Fortunately, with the advent of newer and better monoclonal antibodies for immunohistochemistry, a new marker (i.e., CD1a) that is specific for Langerhans cells is now available (Favara et al. 1997, Krenacs et al. 1993). CD1a represents one of the first phases of differentiation of the CD1 antigen family.

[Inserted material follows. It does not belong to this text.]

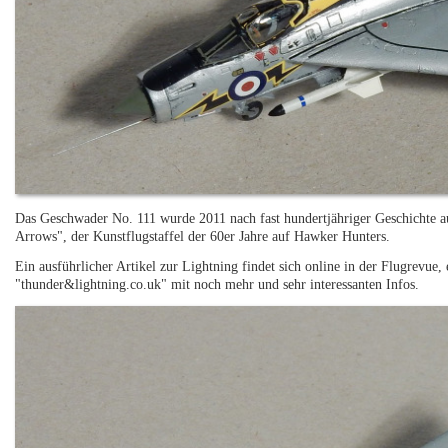
Das Geschwader No. 111 wurde 2011 nach fast hundertjähriger Geschichte au
Arrows", der Kunstflugstaffel der 60er Jahre auf Hawker Hunters.
Ein ausführlicher Artikel zur Lightning findet sich online in der Flugrevue, 
"thunder&lightning.co.uk" mit noch mehr und sehr interessanten Infos.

It is expressed on cell surfaces of cortical thymocytes and Langerhans cells (Krenacs et al. 1993), but it is not expressed on other non-neoplastic macrophages and dendritic cells such as interdigitating dendritic cells, follicular dendritic cells and plasmacytoid dendritic cells (Jaffe et al. 2007). The narrow specificity of the antibody (Krenacs et al. 1993) and the ease of the immune staining process renders CD1a immunostaining useful as a routine procedure for the diagnosis of Langerhans cell sarcoma (Nezelof & Basset 1998).
In addition to CD1a, the tumour consistently expresses S100 and Langerin (CD207). Interestingly, it can cause aberrant expression of the T cell marker CD4 (as shown in the present case) but the markers of the B and T cell lineages were absent. The immunophenotype of Langerhans cell sarcoma is identical to that of Langerhans cell histiocytosis (Jaffe et al. 2007). Pathologically, the differentiation between these two conditions is purely morphological. Nevertheless, Langerhans cell sarcoma is associated with an aggressive clinical course and distant metastasis (Ben-Ezra et al. 1991, Misery et al. 2003, Tani et al. 1992) and should be considered as a separate entity from Langerhans cell histiocytosis (Ben-Ezra et al. 1991, Jaffe et al. 2007, Tani et al. 1992).